And everyone on the Web will have no idea that the EAS is being tested.

The broadcast-based Emergency Alert System is "decades old," FEMA's Rachel Racusen told me, and it's never been tested nationwide all at once. All tests so far have been regional or local. It is critical, she said, that the government finds out if this old system can work on a national scale.

Meantime, we have a population that is spending increasing amounts of time glued to mobile devices and the Internet, communication platforms that the EAS does not address.

However, FEMA and the Dept of Homeland Security are working on a more contemporary system to augment the EAS. The Integrated Public Alert and Warning System (IPAWS) will, it's hoped, be able to send emergency messages to mobile devices and to Web sites.

Pieces of the system, in particular mobile alerts, are already being tested in some cities.

The exact mechanisms that the IPAWS system would use to break into a Web platform to send an emergency message are still being worked out.

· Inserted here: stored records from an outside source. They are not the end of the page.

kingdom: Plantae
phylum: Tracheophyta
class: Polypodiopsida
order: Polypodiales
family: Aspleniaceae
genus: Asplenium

For TV and radio, the old EAS system sends a code to stations that authorizes it to break into the broadcast stream.

PAWS will likely use a similar system to get a site's attention: Web site owners will have to set up their servers to recognize and authorize the incoming emergency code. Sites will also have to be configured to display the incoming message in some way. In talking to Racusen, I did not get the impression that there was any intention to intercept actual Web services at the DNS level.